Il procuratore di Marsiglia. "Lubitz disattivò per due volte l'allarme di quota"

Gli investigatori dalla Germania: "Il copilota cercò sul web informazioni su misure di sicurezza e modi per togliersi la vita"

Gli investigatori francesi hanno ritrovato la seconda scatola nera contenente i dati di volo dell’Airbus A320 della Germanwings, precipitato il 24 marzo sulle Alpi della Provenza. Lo hanno riferito i procuratori di Marsiglia, che sperano possa fornire ulteriori informazioni su cosa sia successo. Dalla registrazione delle voci nella cabina di pilotaggio contenute nella prima scatola nera è emerso che è stato, appunto, il copilota Andreas Lubitz a far schiantare deliberatamente l’aereo.

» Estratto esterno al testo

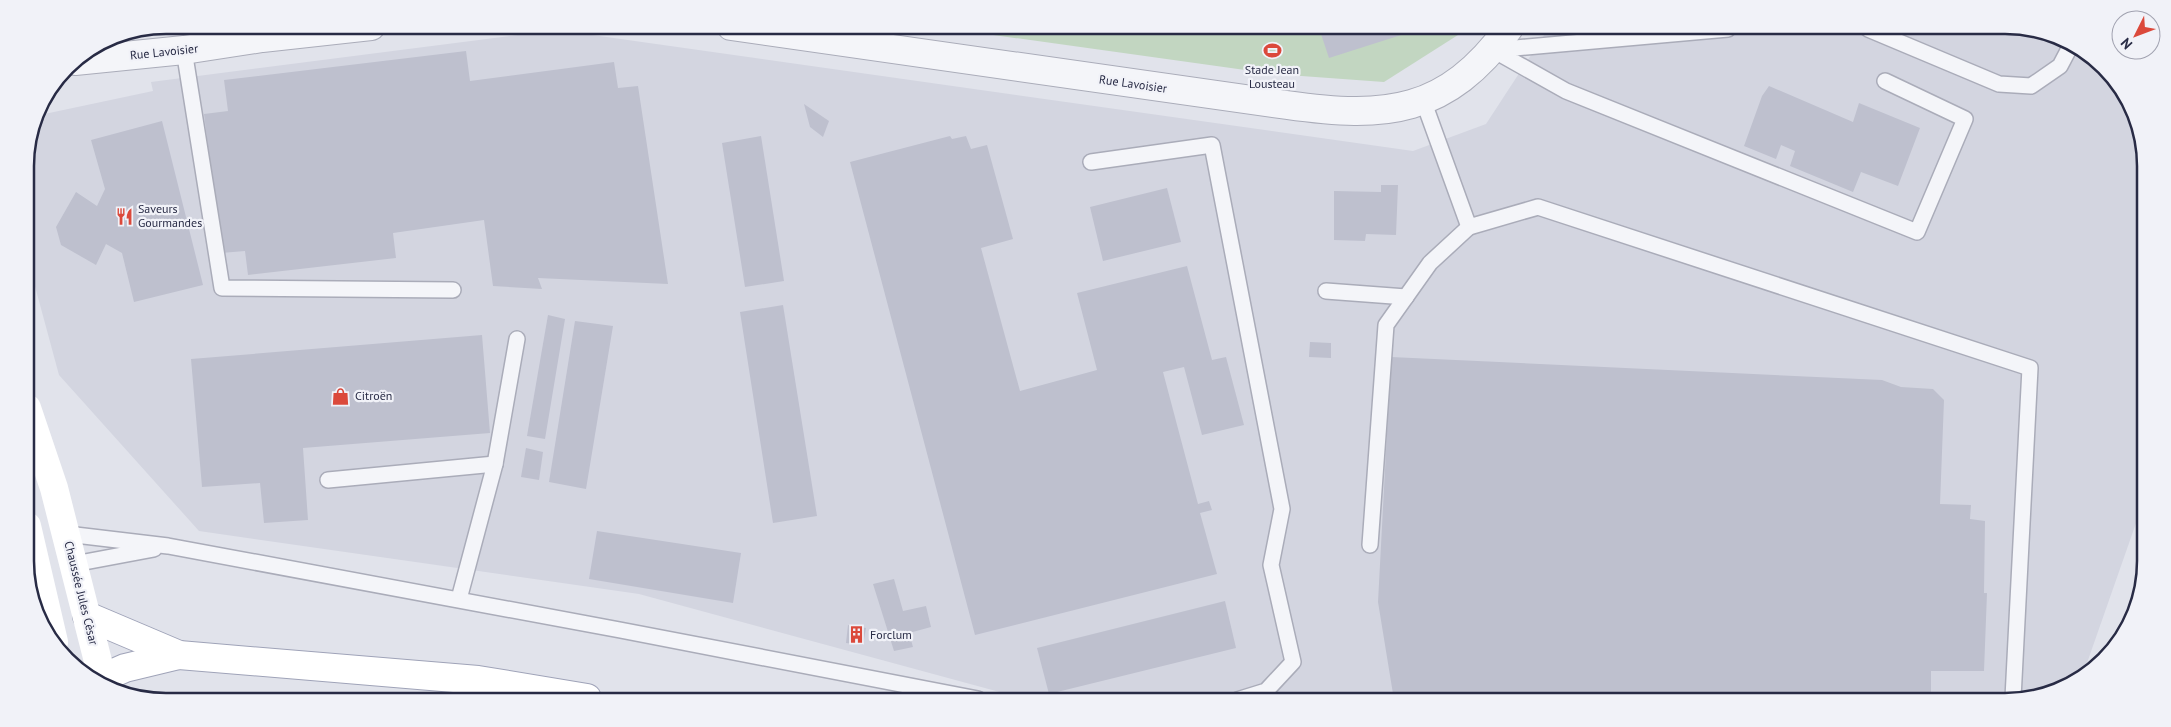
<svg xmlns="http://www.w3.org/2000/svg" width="2171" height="727" font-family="'PT Sans',sans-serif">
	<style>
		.built { fill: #d3d5e0 }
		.green { fill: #c2d6c1 }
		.building { fill: #bec0ce }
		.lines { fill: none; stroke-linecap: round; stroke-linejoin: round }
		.lane-casing { stroke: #aaacb9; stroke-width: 18 }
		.street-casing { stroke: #aaacb9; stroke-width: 30 }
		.primary-casing { stroke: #9fa3b8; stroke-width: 30 }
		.lane { stroke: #f4f5f9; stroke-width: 15 }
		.street { stroke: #f4f5f9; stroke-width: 28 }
		.secondary { stroke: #fff; stroke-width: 28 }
		.primary { stroke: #fff; stroke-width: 28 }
		.labels { text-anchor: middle; stroke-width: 4.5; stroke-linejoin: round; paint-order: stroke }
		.street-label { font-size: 12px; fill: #282b45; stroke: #f1f2f8 }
		.poi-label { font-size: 12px; fill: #282b45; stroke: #f1f2f8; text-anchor: start }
		.rim { fill: none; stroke: #282b45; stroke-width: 2.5 }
	</style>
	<rect width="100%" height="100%" fill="#e1e3eb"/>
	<polygon class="built" points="1548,29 2042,30 2111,73 2143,138 2142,506 2087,663 2074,679 2014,702 1025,699 639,594 199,531 59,375 26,253 25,157 35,116 153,91 151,82 557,30 1413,151 1486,124"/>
	<polygon class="green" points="936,27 1469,28 1384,82 1274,74"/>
	<g class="building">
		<polygon points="1083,27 1133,28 1133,29 1085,31"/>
		<polygon points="1319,28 1420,28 1420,29 1329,58"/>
		<polygon points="466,51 470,81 614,62 618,88 638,86 668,284 538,278 542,289 493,286 484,220 393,233 396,258 248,275 245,251 221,253 204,114 228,111 224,80"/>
		<polygon points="1769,86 1853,122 1859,103 1920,128 1898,186 1861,172 1853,192 1790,166 1795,151 1781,145 1776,159 1744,146 1762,96"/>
		<polygon points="804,104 829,121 823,137 810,127"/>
		<polygon points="162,121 203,285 134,302 122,253 106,244 96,265 61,245 56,227 76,192 97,206 105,189 91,140"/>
		<polygon points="761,136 784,281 745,287 722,143"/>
		<polygon points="950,136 952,139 966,136 971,149 987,145 1013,239 981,248 1020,391 1097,370 1077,293 1187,266 1212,360 1226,357 1244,425 1202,435 1184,367 1163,372 1198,504 1209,501 1212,510 1200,513 1217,574 975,635 850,162"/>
		<polygon points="1381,185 1398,185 1396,235 1366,234 1365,241 1334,240 1334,191 1381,192"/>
		<polygon points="1167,188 1181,242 1103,261 1090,207"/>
		<polygon points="783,305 817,516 773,523 740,312"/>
		<polygon points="548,315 565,319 545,439 527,436"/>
		<polygon points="575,321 613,326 586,489 549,482"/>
		<polygon points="482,335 490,433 303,448 308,520 264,523 260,483 202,487 191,359"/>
		<polygon points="1310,342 1331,343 1331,358 1309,357"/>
		<polygon points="1391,357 1882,380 1901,387 1933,389 1944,400 1940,504 1971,505 1970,519 1985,521 1984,593 1987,593 1984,671 1931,671 1931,702 1394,700 1378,602"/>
		<polygon points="526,448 543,452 539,480 521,477"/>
		<polygon points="597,531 741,553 733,603 589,579"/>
		<polygon points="894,579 903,611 926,606 931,627 909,633 913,647 894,651 873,584"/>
		<polygon points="1225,601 1236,648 1049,694 1037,648"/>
		<polygon points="848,625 866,628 863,645 846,643"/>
	</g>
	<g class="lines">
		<defs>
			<g id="lane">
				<polyline points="1728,29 1493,50 1566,91 1917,232 1965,119 1885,81"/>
				<polyline points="1868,29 1999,84 2031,86 2060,66 2070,47"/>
				<polyline points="184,50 222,288 453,290"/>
				<polyline points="1423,100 1469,227 1538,207 2030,368 2013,698"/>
				<polyline points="1091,162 1212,145 1282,509 1271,565 1293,662 1266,691 1237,700"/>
				<polyline points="1326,291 1406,297"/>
				<polyline points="328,480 495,464"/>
				<polyline points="67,534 168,546 620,630 978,699"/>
				<polyline points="1370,545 1386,325 1430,263 1469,227"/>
				<polyline points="74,564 154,549"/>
				<polyline points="459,599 495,464 517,339"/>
			</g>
			<g id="street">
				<path d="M731,26L1287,105C1386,119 1446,114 1509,28"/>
				<polyline points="75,61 184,50 262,38 371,26"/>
			</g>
			<g id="primary">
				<polyline points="87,616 179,655 478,680 587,698"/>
				<polyline points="100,679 125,668 179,655"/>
			</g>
		</defs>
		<use href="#lane" class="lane-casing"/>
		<use href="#street" class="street-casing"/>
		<use href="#primary" class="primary-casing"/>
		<use href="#lane" class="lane"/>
		<use href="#street" class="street"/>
		<g class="secondary">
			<polyline points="27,408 54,488 103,681"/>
			<polyline points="27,526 54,642"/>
		</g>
		<use href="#primary" class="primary"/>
	</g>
	<defs>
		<symbol id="stadium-bare" viewBox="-9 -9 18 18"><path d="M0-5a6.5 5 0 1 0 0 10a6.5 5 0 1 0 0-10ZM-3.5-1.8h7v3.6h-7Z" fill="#db493b" stroke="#f1f2f8" stroke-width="2.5" paint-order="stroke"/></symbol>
		<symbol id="restaurant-bare" viewBox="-9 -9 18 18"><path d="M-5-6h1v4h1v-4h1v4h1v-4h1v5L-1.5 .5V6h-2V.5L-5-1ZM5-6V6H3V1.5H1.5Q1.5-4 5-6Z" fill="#db493b" stroke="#f1f2f8" stroke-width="2.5" paint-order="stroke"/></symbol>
		<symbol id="shop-bare" viewBox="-9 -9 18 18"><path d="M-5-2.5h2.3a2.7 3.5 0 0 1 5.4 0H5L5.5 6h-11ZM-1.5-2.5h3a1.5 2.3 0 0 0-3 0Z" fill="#db493b" stroke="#f1f2f8" stroke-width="2.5" paint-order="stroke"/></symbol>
		<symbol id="building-bare" viewBox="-9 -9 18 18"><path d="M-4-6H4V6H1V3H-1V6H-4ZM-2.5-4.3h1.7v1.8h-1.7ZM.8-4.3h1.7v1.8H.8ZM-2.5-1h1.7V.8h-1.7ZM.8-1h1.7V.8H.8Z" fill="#db493b" stroke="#f1f2f8" stroke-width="2.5" paint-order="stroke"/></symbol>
	</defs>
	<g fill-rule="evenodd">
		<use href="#stadium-bare" x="1260" y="38" width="25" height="25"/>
		<use href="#restaurant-bare" x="112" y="204" width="25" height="25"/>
		<use href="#shop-bare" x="328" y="384" width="25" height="25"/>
		<use href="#building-bare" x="844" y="622" width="25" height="25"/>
	</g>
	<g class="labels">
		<g class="street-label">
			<text transform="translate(164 52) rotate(-6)" y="4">Rue Lavoisier</text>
			<text transform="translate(1133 84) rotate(8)" y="4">Rue Lavoisier</text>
			<text transform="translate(81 593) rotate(76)" y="4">Chaussée Jules Cèsar</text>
		</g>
		<g class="poi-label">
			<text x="1272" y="74" text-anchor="middle">Stade Jean<tspan x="1272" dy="14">Lousteau</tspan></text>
			<text x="138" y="213">Saveurs<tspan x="138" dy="14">Gourmandes</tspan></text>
			<text x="355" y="400">Citroën</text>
			<text x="870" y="639">Forclum</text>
		</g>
	</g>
	<path d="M0 0H2171V727H0ZM166 34H2005A132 132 0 0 1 2137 166V561A132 132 0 0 1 2005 693H166A132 132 0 0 1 34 561V166A132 132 0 0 1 166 34Z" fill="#f1f2f8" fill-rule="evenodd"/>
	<path class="rim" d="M166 34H2005A132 132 0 0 1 2137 166V561A132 132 0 0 1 2005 693H166A132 132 0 0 1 34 561V166A132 132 0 0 1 166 34Z"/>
	<g transform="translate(2136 35) rotate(228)"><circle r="24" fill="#f1f2f8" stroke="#a1a2b0"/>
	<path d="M0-4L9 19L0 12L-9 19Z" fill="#db493b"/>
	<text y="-8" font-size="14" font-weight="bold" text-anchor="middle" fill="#282b45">N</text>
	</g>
</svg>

La scatola nera è stata ritrovata scavando in un burrone. Il suo stato "lascia ragionevolmente sperare in una possibilità di utilizzo", ha detto il procuratore di Marsiglia, Brice Robin.

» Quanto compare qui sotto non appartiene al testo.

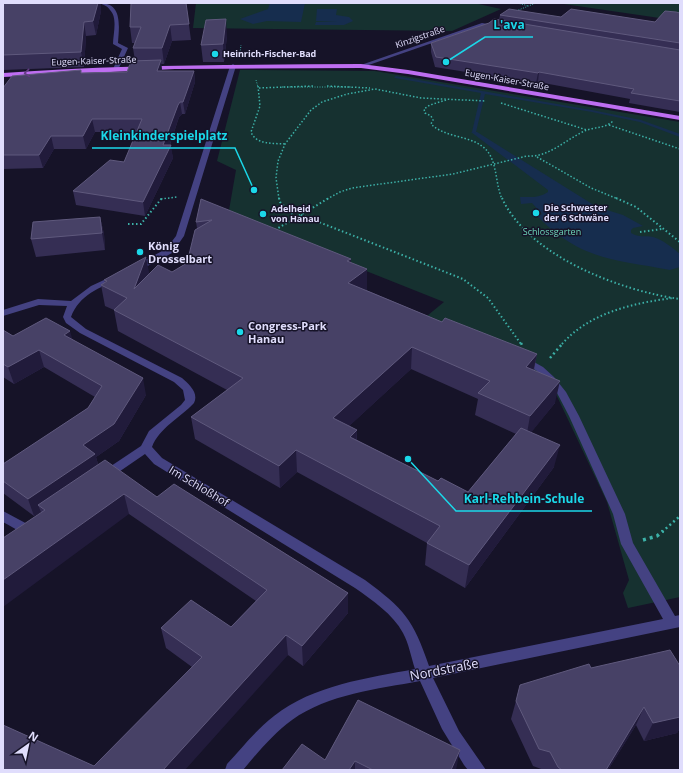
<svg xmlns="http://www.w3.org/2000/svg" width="683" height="773" font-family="'Open Sans',sans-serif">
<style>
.green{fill:#163130}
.water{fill:#162d4e}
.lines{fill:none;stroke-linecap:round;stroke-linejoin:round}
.stream{fill:#162d4e;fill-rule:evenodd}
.path-far4{stroke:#3cb0a7;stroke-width:1;stroke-dasharray:1 1.5;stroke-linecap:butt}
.path-far3{stroke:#3cb0a7;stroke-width:1.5;stroke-dasharray:1.5 2;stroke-linecap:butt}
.path-far2{stroke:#3cb0a7;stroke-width:2;stroke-dasharray:1.5 2.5;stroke-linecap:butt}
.path-far1{stroke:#3cb0a7;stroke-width:2.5;stroke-dasharray:2 3;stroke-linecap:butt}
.path{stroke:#3cb0a7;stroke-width:3.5;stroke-dasharray:3 4;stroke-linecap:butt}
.minor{fill:#444282;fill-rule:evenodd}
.major{fill:#be6ef1;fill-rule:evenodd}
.wall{fill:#352e54;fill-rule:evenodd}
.shaded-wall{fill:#211b3b}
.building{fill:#474166;stroke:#5f597d}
.oneway{stroke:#623c82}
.poi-dot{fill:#1bd8e9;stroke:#161328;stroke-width:1.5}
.labels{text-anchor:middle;stroke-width:3;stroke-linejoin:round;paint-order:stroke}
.far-street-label{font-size:9px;fill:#e0ddfc;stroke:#161328}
.far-poi-label{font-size:9px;font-weight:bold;fill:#e0ddfc;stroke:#161328;text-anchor:start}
.far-park-label{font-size:9px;fill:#6ed6ba;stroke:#161328}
.poi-label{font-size:11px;font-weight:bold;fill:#e0ddfc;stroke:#161328;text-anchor:start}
.street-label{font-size:11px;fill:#e0ddfc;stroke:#161328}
.near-street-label{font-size:13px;fill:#e0ddfc;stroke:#161328}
.leader{fill:none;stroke:#1bd8e9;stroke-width:1.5}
.callout-dot{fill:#1bd8e9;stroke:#161328;stroke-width:1.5}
.callout-label{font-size:12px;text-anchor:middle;font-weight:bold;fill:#1bd8e9;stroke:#161328;stroke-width:3;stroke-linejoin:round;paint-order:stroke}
</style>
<rect width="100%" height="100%" fill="#161328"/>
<path class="green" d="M196,3h278l27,6 -49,22 -259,-3z
M557,3h123v18z
M240,70l135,1 305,51v475l-52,11 -5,-15 6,-13 -22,-78 -52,-110 -133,-72 22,-18 -216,-86 8,-46 -19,-9z"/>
<path class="water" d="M270,3h35l-4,19 -34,-1 -14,3 -13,-5 28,-10z
M317,9h20l-1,6 13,2 4,4 -9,4h-29l1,-3h22l-22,-1z
M471,132h6l120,75 26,8 20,11 -10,2 -2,2v3c8,5 14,2 22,4 10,3 20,11 27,17v13l-10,3c-58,-11 -89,-10 -133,-54l5,-2 -10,-11 -11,1 -1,-7c11,0 19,1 28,-5v-2z"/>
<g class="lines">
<path class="stream" d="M396,76l196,34 49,10 39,14v3l-40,-15 -48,-10 -107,-18 -9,38 -2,1 -2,-1 9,-39 -86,-15 -1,-1z"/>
<path class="path-far4" d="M517,3l12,3
M516,11l20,-8
M240,53l1,-8
M256,80l2,7
M282,87h70"/>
<path class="path-far3" d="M258,86l2,20 -9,26c5,13 22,11 34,12
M327,86l43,2
M259,88l54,-2
M446,100l-16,5 -6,4 1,4 6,3 2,4 -2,4c16,16 47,10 59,31 7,13 6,30 12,44
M501,103l86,27
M609,125l71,24
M537,157l54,31 27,11
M161,199l16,-2
M279,199l-3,-21 2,-17 7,-17 26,-34 11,-8 25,-8 28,-5 46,9 65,3
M327,199l13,-7 12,-4 101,-14 74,-18c22,2 40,-18 60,-26 9,-3 19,-2 26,-9"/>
<path class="path-far2" d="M279,198l1,4 16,16
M502,198c26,58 119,93 178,101
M616,198l20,9 44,35
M301,215l162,64 25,19 33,46
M128,224h13l21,-26
M275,230l54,-32
M640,232l22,-3
M562,344c27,-31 71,-41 111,-46"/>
<path class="path-far1" d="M521,343l1,2
M550,358l13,-15
M662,532l18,-16"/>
<path class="path" d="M643,540l14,-4 6,-5"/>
<path class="minor" d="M100,3c23,0 19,24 18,40l10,5 -10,22 -5,-1 9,-20 -9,-5c0,-10 5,-26 -3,-34 -2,-4 -7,-5 -10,-7z
M482,23l18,3 -2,1 -14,-2 -121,42 -5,-1z
M233,64l3,2 -52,170 -12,17 -34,18h-6v-4l34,-18 10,-13 54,-170z
M117,274l3,1v4c-20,8 -41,16 -49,38l15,12 96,49c7,6 17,15 12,25 -14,15 -35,25 -42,44l10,11 203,122c39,29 48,39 64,86l234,-47 -42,-75 -8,-30 -44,-98 -12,-23 -9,-12 -11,-10 -17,-10 -2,-2 2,-2 3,-1 20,11 11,10 12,15 13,24 46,98 8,29 42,73 5,-1v12l-247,51 26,53 27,39h-18l-4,-5 -22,-36 -22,-48c-42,8 -92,13 -128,39 -19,14 -34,32 -49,50h-18l2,-6c15,-16 29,-34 47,-48 39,-31 94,-38 141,-47 -4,-12 -6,-25 -12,-36 -10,-19 -31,-33 -48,-45l-201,-124 -9,-10 -35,24h-8l-2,-3 2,-3 39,-26 8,-15 32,-26 4,-5 -2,-10 -9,-8 -94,-49 -14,-10 -3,-6 4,-11 -28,-1 -36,11v-6l35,-11 33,2 20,-15z
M3,511l28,15 2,3 -2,3c-9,3 -20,-6 -28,-10z"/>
<path class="major" d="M361,64l47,6 272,46v4l-272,-46 -47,-6 -186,1 -172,8v-4c119,-9 239,-8 358,-9z"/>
</g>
<path class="wall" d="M3,3h98v8l-5,24 -10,1 -2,31 -81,3z
M186,3l5,37 -19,1 -8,23h-3l1,7h32l1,11 -10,32h-3l-3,3 -9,28 3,13 -28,58 -69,-11 -3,-14 51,-29 13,-30h-42l-9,17h-32l-11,19 -40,1v-81l78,-15 46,-1 8,-11 -2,-13 2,-5h-3l-2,-16z
M680,13v99l-51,-9 1,-4 -92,-17 -2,1 -101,-16 -4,-15v-9l68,-23 1,-5 61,2 94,5z
M227,36l-3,26h-21l-2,-17z
M201,199l150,64 16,6v21h-1l76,32 95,32 -3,16 21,33 -24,29 23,35 -89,121 -40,-23 2,-22 -130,-71 -17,16 -85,-49 -4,-22 36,-27 -109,-59 -4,-21 -9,-4 -4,-21 4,-2 -1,-3 68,-8 15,-9 10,-35 -1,-6zM411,369l67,30 -3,16 41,19 -48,58 -30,-11 -81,-41v-10l-8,-4z
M100,217l4,17 1,16 -69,7 -5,-18z
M3,330l10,6 59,3 74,56 -27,46 -23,16 2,7 59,33 191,96v20l-45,53 -15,-11 -194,111 98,-99 -26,-19 -5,-20 70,-1 25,-26 -127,-87 -88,-1v-1l-7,4 -31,-23v-29l85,-56 7,-11 -51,-30 -30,17 -11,-7z
M680,666v62l-3,5 -33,8 -8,-16 -28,45h-64l-11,-4 -22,-47 5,-18 75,-33z
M358,700l98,70h-174l43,-10z"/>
<path class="shaded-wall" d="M98,3h3v8l-5,24 -3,-14z
M226,19l1,17 -3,26 -1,-18z
M84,22l2,14 -2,31 -3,-15z
M170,25l2,16 -8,23 -2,-16z
M161,60l1,11h-5z
M194,71l1,11 -10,32 -2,-12z
M539,72l-1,10 -2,1 2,-10z
M180,102l2,12 -3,3 -13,39 5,-11 2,13 -28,58 -2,-14 35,-97z
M92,119l3,13 -9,17 -3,-13z
M51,136l3,13 -11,19 -4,-13z
M100,217l4,17 1,16 -3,-17z
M146,257l4,20 -16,12z
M351,259v20l-4,-18z
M367,269v21l-19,14v-21z
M70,331l5,17 -11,-13z
M412,347l-1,22 -78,72v-23z
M39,350l5,17 -30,17 -6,-17z
M537,354l-5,22 -6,-9z
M143,378l3,17 -27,46 -23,16 4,15 -62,33 3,7 -7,4 -6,-17 55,-54z
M560,381l-5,22 -29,36 4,-23z
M357,430l-1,22 -6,-15z
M560,445l-6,22 -89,121 4,-23z
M296,450l1,22 -17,16 -1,-22z
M124,494l5,20 -126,93v-27z
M348,593v20l-45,53 -1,-20z
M286,635l2,20 -103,115h-22z
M680,705v23l-3,5 -33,8 9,-18z
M644,707l-8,18 -28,45h-2z
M460,750l-4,20h-5z
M355,761v9h-6z"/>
<path class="building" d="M3,3h95l-5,18 -9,1 -3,30 -78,3z
M131,3h55l3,21 -19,1 -8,23h-29l8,-21h-11z
M509,9l52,8 10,-8 84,13 10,-11 11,1 4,1v30l-180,-28z
M226,19l-3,25 -22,1 5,-25z
M494,19l186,31v51l-49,-8 3,-4 -95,-17 -1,1 -102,-16 -5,-14 58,-20z
M161,60l-4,11h37l-11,31h-3l-2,3 -15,40h8l-28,57 -70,-11 37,-31 14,2 18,-43h-50l-9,17h-32l-12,19h-36v-67l9,-12 69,-6v3l46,-1 4,-11z
M201,199l150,60 -4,2 20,8 -19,14 94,39 3,-4 92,36 -11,13 34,14 -30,35 -52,-23 12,-12 -78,-34 -79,71 24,12 -7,7 88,44 3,-3 27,14 53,-64 39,17 -91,120 -42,-22 13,-17 -144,-76 -17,16 -88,-49 52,-39 -129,-68 13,-12 -26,-13 6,-4 -3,-1 42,-23 -12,32 24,-24 14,7 15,-9 8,-33 17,-10 -16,2z
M100,217l2,16 -71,6 2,-17z
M46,318l24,13 -6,4 79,43 -29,46 -31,21 12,9 -67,45 -25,-18v-17l85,-56 14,-22 -63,-36 -31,17 -5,-3v-34l10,6z
M105,460l52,37 17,-13 174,109 -46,53 -16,-11 -123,135h-160v-45l91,41 108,-109 -41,-29 30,-28 40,27 36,-37 -143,-96 -121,86v-42l42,-28 -7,-5z
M670,650l10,16v51l-27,6 -9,-16 -38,63h-44l-4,-3 -8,-15 -11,-3 -23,-48 4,-16 69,-21 2,4z
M358,700l102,50 -9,20h-78l-18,-9 -6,9h-67l20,-26 23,16z"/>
<defs><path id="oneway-chevron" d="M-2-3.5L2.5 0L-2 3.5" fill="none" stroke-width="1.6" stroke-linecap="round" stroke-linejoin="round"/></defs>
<use class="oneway" href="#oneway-chevron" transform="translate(27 73) rotate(175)"/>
<g class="poi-dot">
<circle cx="215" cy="54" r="4"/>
<circle cx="536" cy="213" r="4"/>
<circle cx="263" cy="214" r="4"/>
<circle cx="140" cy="252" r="4"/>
<circle cx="240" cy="332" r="4"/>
</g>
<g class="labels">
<g class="far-street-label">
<text transform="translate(420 37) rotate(-19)" y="3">Kinzigstraße</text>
<text transform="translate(94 61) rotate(-2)" y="3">Eugen-Kaiser-Straße</text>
<text transform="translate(507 80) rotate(10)" y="3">Eugen-Kaiser-Straße</text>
</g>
<g class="far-poi-label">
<text x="223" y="57">Heinrich-Fischer-Bad</text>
<text x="544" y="211">Die Schwester<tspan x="544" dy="10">der 6 Schwäne</tspan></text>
<text x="271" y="212">Adelheid<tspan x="271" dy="10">von Hanau</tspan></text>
</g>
<g class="far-park-label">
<text x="552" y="235">Schlossgarten</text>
</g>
<g class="poi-label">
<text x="148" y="250">König<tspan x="148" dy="13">Drosselbart</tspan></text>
<text x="248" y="330">Congress-Park<tspan x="248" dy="13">Hanau</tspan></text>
</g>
<g class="street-label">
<text transform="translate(199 486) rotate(31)" y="4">Im Schloßhof</text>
</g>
<g class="near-street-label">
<text transform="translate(444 669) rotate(-11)" y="5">Nordstraße</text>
</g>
</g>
<path class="leader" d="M446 62L485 37H533M254 190L235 148H92M408 459L456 511H592"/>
<g class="callout-dot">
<circle cx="446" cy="62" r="4"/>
<circle cx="254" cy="190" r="4"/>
<circle cx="408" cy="459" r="4"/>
</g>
<g class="callout-label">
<text x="509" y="29">L'ava</text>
<text x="164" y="140">Kleinkinderspielplatz</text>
<text x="524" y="503">Karl-Rehbein-Schule</text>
</g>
<rect width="683" height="773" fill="none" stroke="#e0ddfc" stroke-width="8"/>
<g transform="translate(28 745) rotate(33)" stroke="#161328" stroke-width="3" paint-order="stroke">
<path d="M0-3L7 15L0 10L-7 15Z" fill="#e0ddfc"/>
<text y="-6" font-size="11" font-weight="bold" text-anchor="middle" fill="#e0ddfc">N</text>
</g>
</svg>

Intanto dalla Germania si apprende, per bocca di uno dei procuratori che stanno ricostruendo il passato del pilota, che nei giorni precedenti lo schianto Lubitz cercò su Internet informazioni su porte blindate in cabina e altre misure di sicurezza a bordo. Non solo. Cercò pure informazioni sui modi per suicidarsi. Lubitz, mentre era in volo, secondo quanto racconta il procuratore di Marsiglia che segue le indagini, avrebbe anche "azionato due volte i comandi per evitare un’allerta, ed era quindi cosciente".